Thanks so much for the excellent, healthful recipe! I can't tell you how long those red lentils had been sitting in the cupboard :)


PS. I know you love bitter greens too -- do you ever cook dandelion greens? They are *SO BITTER*! But they were palatable with your delicious tangy lentils and the rice.


Hurray! I'm so glad you tried and enjoyed them! It's nice to share recipes with you even from so far away. Your tweaks sound wonderful; I love recipes that can adapt to whatever is in the cupboard.

About the excess water - the instruction to drain is in the original recipe, but I have never had excess water. I left it in there because presumably someone at some point in recipe testing had some. So it doesn't specify in the OR (original recipe) and I can't say from personal experience... Did you have excess water when you cooked them?


It's funny, I had a little water in there, and I wasn't sure if it was "excess" -- the thing about lentils is that they can settle to the bottom of the pot, but then if you give them a stir, they reabsorb the water, or at least most of it. Anyway, I tried to pour a bit of the lentils through a strainer as an experiment, but it really splattered, leaving little dots of turmeric & lentil on my shirt! :) I think I'll just skip that next time, because I ended up just dumping them back in the pot right after that, and they were perfect. I think I was expecting them to be a little stiffer because of the texture I saw in your photo of them on the salad, and they are softer and more like the consistency of dal when you have first cooked them. I added my photo, so folks can see both textures. :)


Heather...
seems like they would be 'thicker' when cold...as served over the salad?...
perhaps that explains the difference in texture...
they look a lot more 'watery' in the 'served warm' pic that scrumptious posted...

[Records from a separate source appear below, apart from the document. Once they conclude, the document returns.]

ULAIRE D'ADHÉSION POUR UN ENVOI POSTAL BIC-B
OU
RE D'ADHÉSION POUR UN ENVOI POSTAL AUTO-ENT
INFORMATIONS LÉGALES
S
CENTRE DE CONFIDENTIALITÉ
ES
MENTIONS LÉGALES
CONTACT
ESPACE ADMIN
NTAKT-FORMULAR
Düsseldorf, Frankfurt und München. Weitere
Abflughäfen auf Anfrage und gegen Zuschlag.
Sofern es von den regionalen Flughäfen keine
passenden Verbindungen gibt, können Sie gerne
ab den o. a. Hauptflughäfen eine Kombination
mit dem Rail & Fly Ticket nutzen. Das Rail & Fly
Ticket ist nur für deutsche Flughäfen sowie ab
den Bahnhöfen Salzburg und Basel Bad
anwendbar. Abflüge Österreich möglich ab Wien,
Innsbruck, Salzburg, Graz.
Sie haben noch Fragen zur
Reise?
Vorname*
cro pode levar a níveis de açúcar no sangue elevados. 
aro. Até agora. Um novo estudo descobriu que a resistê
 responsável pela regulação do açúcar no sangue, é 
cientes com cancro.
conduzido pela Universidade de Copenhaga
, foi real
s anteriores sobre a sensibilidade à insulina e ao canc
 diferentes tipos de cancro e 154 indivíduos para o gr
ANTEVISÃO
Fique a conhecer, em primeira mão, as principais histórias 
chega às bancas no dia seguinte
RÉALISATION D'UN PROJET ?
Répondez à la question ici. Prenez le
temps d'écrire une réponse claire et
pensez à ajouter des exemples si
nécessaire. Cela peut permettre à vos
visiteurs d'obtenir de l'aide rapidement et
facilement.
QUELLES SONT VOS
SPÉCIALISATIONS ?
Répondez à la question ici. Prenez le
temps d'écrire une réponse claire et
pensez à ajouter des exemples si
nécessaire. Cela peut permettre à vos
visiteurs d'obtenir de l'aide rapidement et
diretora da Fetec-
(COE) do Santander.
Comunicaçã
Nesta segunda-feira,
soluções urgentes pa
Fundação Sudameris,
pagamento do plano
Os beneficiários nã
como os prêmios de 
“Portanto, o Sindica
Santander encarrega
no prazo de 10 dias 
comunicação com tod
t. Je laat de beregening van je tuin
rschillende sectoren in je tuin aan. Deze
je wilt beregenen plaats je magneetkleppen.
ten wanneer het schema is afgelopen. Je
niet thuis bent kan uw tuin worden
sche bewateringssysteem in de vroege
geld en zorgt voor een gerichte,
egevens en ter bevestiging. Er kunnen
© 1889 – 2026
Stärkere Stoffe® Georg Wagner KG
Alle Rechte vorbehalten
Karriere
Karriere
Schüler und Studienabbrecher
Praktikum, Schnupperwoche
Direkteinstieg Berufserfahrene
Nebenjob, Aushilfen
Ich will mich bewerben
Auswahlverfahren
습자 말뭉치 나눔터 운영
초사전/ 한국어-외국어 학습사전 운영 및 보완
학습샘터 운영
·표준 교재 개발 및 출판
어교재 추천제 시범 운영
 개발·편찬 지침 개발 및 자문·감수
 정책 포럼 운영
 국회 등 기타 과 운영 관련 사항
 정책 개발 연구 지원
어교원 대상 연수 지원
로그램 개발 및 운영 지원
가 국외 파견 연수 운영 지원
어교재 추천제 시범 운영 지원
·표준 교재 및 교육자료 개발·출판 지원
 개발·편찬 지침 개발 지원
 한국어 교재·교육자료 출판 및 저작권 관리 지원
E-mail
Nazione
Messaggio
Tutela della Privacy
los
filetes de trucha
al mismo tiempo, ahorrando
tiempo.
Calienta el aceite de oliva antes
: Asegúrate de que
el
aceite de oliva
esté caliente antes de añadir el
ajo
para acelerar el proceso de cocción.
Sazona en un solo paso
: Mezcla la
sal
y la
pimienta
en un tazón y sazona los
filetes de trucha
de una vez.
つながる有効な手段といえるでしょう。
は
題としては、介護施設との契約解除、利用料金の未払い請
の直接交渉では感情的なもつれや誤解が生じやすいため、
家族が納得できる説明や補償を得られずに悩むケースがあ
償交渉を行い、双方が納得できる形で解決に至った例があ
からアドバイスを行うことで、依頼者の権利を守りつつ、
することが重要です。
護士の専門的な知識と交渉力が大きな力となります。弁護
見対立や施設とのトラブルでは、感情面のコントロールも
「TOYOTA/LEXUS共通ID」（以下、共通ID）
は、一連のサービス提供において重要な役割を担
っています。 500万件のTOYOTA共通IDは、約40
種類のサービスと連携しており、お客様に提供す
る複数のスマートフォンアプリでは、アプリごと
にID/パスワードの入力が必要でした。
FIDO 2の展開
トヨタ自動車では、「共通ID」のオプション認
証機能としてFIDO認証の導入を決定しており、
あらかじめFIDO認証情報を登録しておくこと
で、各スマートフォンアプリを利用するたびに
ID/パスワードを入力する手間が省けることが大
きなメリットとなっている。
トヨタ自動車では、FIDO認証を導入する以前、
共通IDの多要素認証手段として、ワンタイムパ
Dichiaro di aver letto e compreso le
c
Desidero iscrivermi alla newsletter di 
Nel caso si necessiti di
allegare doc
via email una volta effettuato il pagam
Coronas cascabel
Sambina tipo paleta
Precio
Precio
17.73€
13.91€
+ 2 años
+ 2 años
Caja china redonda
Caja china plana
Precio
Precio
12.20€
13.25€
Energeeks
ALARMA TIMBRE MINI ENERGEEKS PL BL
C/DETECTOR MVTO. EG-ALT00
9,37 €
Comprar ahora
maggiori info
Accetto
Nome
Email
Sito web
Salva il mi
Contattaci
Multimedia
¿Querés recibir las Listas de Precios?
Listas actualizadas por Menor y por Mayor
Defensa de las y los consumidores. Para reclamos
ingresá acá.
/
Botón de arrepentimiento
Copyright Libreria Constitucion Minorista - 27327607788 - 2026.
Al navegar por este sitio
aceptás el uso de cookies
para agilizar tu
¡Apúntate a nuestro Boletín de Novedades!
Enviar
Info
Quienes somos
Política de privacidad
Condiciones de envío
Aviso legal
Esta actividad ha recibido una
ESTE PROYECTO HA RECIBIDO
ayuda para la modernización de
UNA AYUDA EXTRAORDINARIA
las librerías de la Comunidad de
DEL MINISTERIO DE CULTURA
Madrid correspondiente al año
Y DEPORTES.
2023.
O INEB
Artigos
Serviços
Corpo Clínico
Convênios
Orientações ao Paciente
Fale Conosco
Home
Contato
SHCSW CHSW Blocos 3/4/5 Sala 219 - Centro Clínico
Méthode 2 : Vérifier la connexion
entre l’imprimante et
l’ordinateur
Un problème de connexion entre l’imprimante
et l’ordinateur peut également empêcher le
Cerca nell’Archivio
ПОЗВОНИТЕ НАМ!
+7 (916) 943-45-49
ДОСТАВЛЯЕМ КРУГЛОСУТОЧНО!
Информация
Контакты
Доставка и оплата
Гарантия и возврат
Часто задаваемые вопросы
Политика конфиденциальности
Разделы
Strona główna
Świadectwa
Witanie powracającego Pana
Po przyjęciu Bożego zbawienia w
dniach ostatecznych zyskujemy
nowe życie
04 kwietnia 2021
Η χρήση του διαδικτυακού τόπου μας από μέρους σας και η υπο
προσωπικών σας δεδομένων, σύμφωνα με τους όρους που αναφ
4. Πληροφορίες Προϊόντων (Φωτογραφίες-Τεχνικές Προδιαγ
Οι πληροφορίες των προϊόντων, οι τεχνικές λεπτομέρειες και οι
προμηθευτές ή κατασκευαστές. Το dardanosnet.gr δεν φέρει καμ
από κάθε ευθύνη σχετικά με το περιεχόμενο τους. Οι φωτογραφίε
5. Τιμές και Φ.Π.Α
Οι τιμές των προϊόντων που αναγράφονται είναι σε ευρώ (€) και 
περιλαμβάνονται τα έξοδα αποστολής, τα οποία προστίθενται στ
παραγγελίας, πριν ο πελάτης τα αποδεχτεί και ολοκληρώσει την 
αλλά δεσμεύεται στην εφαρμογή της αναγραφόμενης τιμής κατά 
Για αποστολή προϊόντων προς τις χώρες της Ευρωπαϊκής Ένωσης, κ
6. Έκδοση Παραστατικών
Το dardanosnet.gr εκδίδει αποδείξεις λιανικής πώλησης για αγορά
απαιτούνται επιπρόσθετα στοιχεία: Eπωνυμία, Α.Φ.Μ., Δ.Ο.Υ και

both ways sound and look delish!

x-softie


Oh! Just wanted to make sure credit was given where credit was due - the gorgeous "served warm" pic of the lentils as part of a yummy meal was prepared and taken by Heather!


Super yummy. i figured I'd make 1 cup, and eat half of it tonight, and save half for a snack tomorrow... oops, that didn't go quite as planned, I ate it all tonight (:


Tried this out last night, doubled up on the spices as i like it that way.... Fantastic though, DO IT!!!